▸ **Given entries**:

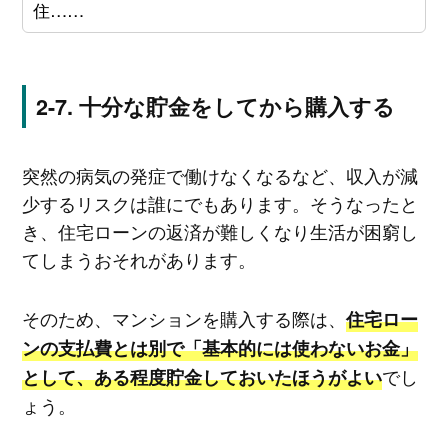
住……
十分な貯金をしてから購入する
突然の病気の発症で働けなくなるなど、収入が減
少するリスクは誰にでもあります。そうなったと
き、住宅ローンの返済が難しくなり生活が困窮し
てしまうおそれがあります。
そのため、マンションを購入する際は、
住宅ロー
ンの支払費とは別で「基本的には使わないお金」
でし
として、ある程度貯金しておいたほうがよい
ょう。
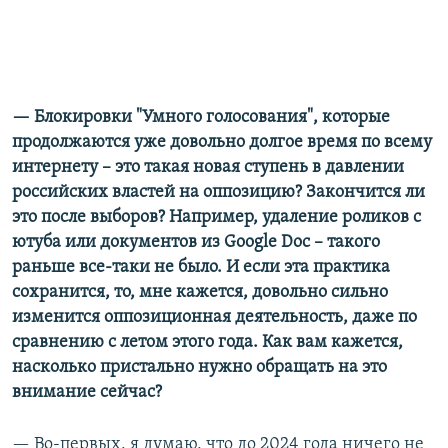
— Блокировки "Умного голосования", которые
продолжаются уже довольно долгое время по
всему
интернету – это такая новая ступень в давлении
российских властей на оппозицию?
Закончится ли
это после выборов? Например, удаление роликов с
ютуба или документов из
Google
Doc – такого
раньше все-таки не было. И если эта практика
сохранится, то, мне кажется,
довольно сильно
изменится оппозиционная деятельность, даже по
сравнению с летом этого года.
Как вам кажется,
насколько пристально нужно обращать на это
внимание сейчас?
— Во-первых, я думаю, что до 2024 года ничего не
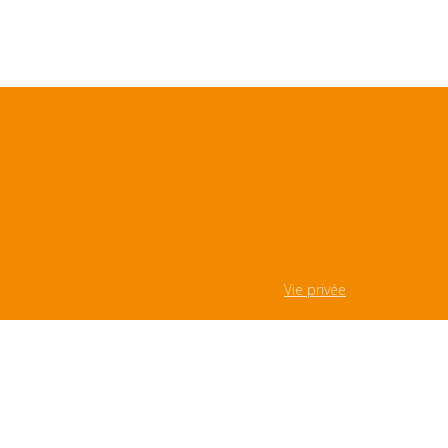
Vie privée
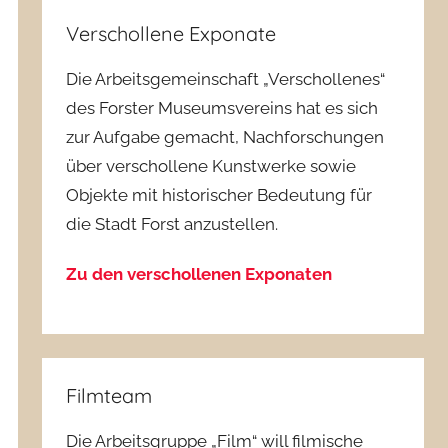
Verschollene Exponate
Die Arbeitsgemeinschaft „Verschollenes“
des Forster Museumsvereins hat es sich
zur Aufgabe gemacht, Nachforschungen
über verschollene Kunstwerke sowie
Objekte mit historischer Bedeutung für
die Stadt Forst anzustellen.
Zu den verschollenen Exponaten
Filmteam
Die Arbeitsgruppe „Film“ will filmische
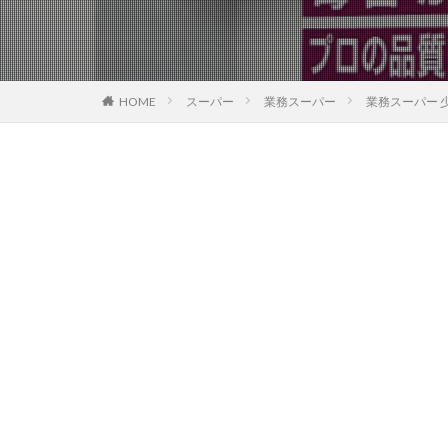
HOME
スーパー
業務スーパー
業務スーパー 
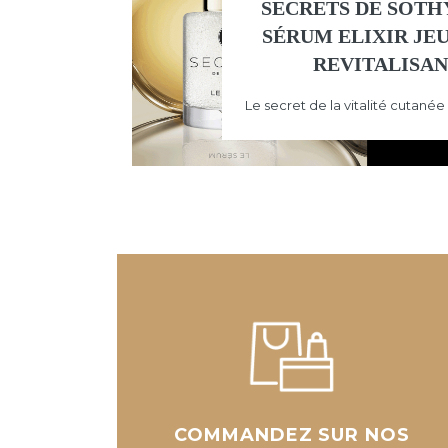
SECRETS DE SOTH
SÉRUM ELIXIR JE
REVITALISA
Le secret de la vitalité cutanée
COMMANDEZ SUR NOS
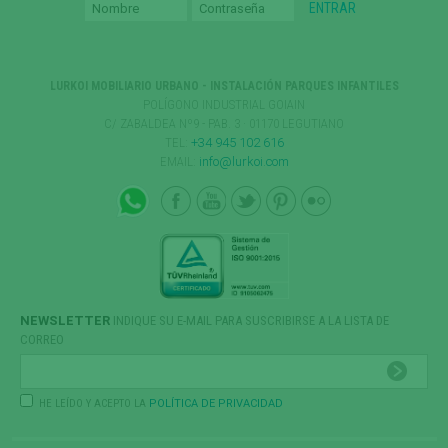
LURKOI MOBILIARIO URBANO - INSTALACIÓN PARQUES INFANTILES
POLÍGONO INDUSTRIAL GOIAIN
C/ ZABALDEA Nº9 - PAB. 3 · 01170 LEGUTIANO
TEL:
+34 945 102 616
EMAIL:
info@lurkoi.com
NEWSLETTER
INDIQUE SU E-MAIL PARA SUSCRIBIRSE A LA LISTA DE
CORREO
HE LEÍDO Y ACEPTO LA
POLÍTICA DE PRIVACIDAD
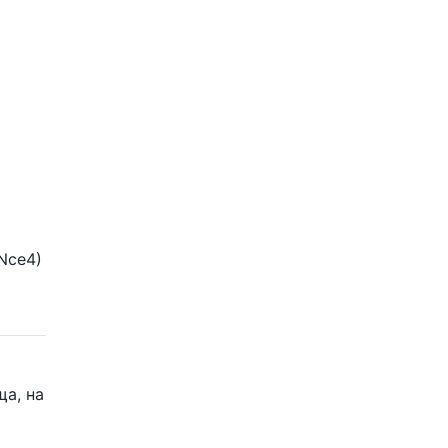
Nce4)
ща, на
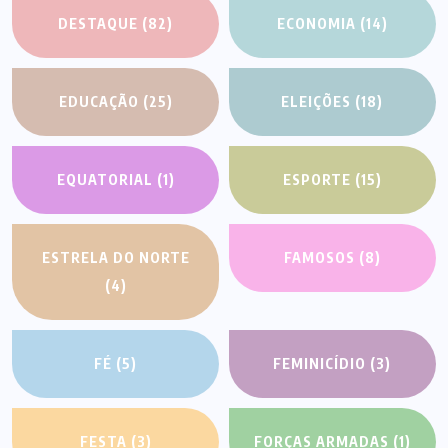
DESTAQUE
(82)
ECONOMIA
(14)
EDUCAÇÃO
(25)
ELEIÇÕES
(18)
EQUATORIAL
(1)
ESPORTE
(15)
ESTRELA DO NORTE
FAMOSOS
(8)
(4)
FÉ
(5)
FEMINICÍDIO
(3)
FESTA
(3)
FORÇAS ARMADAS
(1)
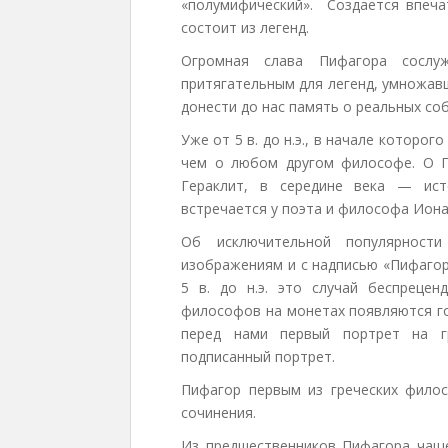
«полумифический». Создается впеча
состоит из легенд.
Огромная слава Пифагора сослу
притягательным для легенд, умножавш
донести до нас память о реальных со
Уже от 5 в. до н.э., в начале которо
чем о любом другом философе. О П
Гераклит, в середине века — ис
встречается у поэта и философа Иона 
Об исключительной популярност
изображениям и с надписью «Пифагор»,
5 в. до н.э. это случай беспреце
философов на монетах появляются гор
перед нами первый портрет на гр
подписанный портрет.
Пифагор первым из греческих фило
сочинения.
Из предшественников Пифагора чаще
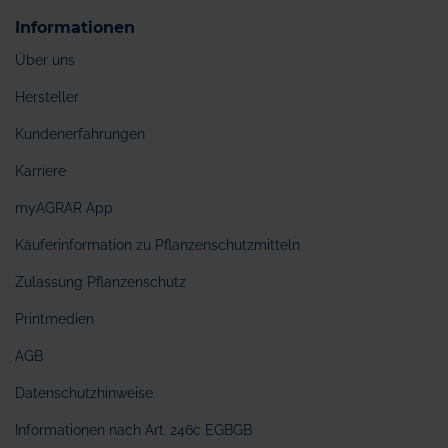
Informationen
Über uns
Hersteller
Kundenerfahrungen
Karriere
myAGRAR App
Käuferinformation zu Pflanzenschutzmitteln
Zulassung Pflanzenschutz
Printmedien
AGB
Datenschutzhinweise
Informationen nach Art. 246c EGBGB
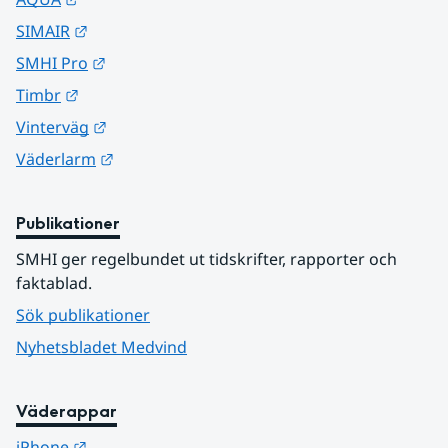
Länk till annan webbplats.
SIMAIR
Länk till annan webbplats.
SMHI Pro
Länk till annan webbplats.
Timbr
Länk till annan webbplats.
Vinterväg
Länk till annan webbplats.
Väderlarm
Publikationer
SMHI ger regelbundet ut tidskrifter, rapporter och 
faktablad.
Sök publikationer
Nyhetsbladet Medvind
Väderappar
Länk till annan webbplats.
iPhone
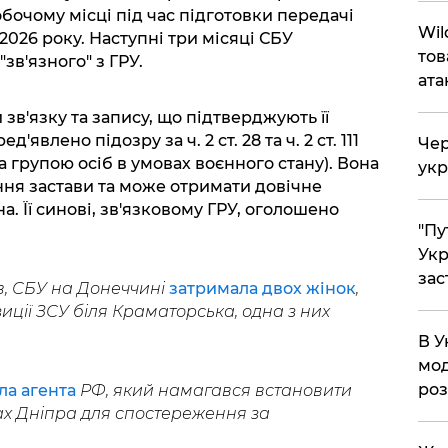
обочому місці під час підготовки передачі
Wil
2026 року. Наступні три місяці СБУ
тов
зв'язного" з ГРУ.
ата
зв'язку та запису, що підтверджують її
'явлено підозру за ч. 2 ст. 28 та ч. 2 ст. 111
Чер
 групою осіб в умовах воєнного стану). Вона
укр
ня застави та може отримати довічне
. Її синові, зв'язковому ГРУ, оголошено
"Пу
Укр
зас
, СБУ на Донеччині
затримала двох жінок
,
иції ЗСУ біля Краматорська, одна з них
В У
мод
ро
ла агента
РФ, який намагався встановити
х Дніпра для спостереження за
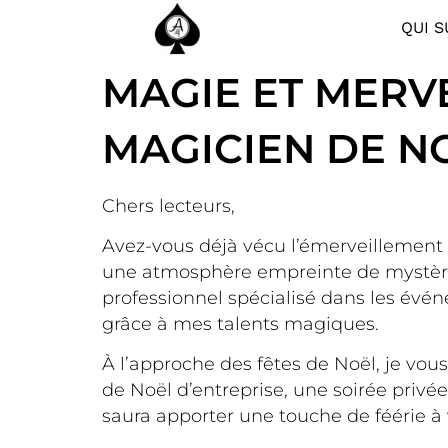
QUI S
MAGIE ET MERVE
MAGICIEN DE N
Chers lecteurs,
Avez-vous déjà vécu l’émerveillement d
une atmosphère empreinte de mystère 
professionnel spécialisé dans les évén
grâce à mes talents magiques.
À l’approche des fêtes de Noël, je vou
de Noël d’entreprise, une soirée priv
saura apporter une touche de féérie à 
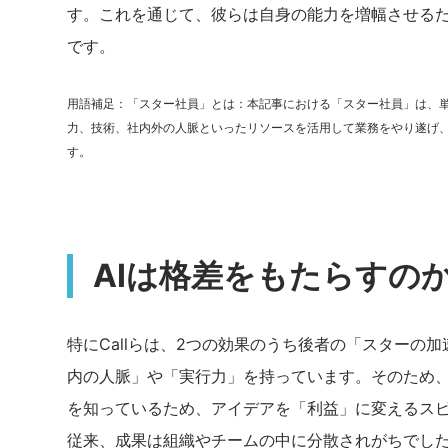
す。これを通じて、彼らは自身の能力を増幅させるた
です。
用語補足：「スター社員」とは：本記事における「スター社員」は、
力、技術、社内外の人脈といったリソースを活用して業務をやり遂げ
す。
AIは格差をもたらすの
特にCallらは、2つの効果のうち後者の「スターの
内の人脈」や「実行力」を持っています。そのため、
を知っているため、アイデアを「利益」に変えるス
従来、成果は組織やチームの中に分散されがちでした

▸ **The problem**:
Lines containing the word "Informationen" are to be pulled from the records and copied.

▸ **Completed exercise**:
Informationen
Informationen nach Art. 246c EGBGB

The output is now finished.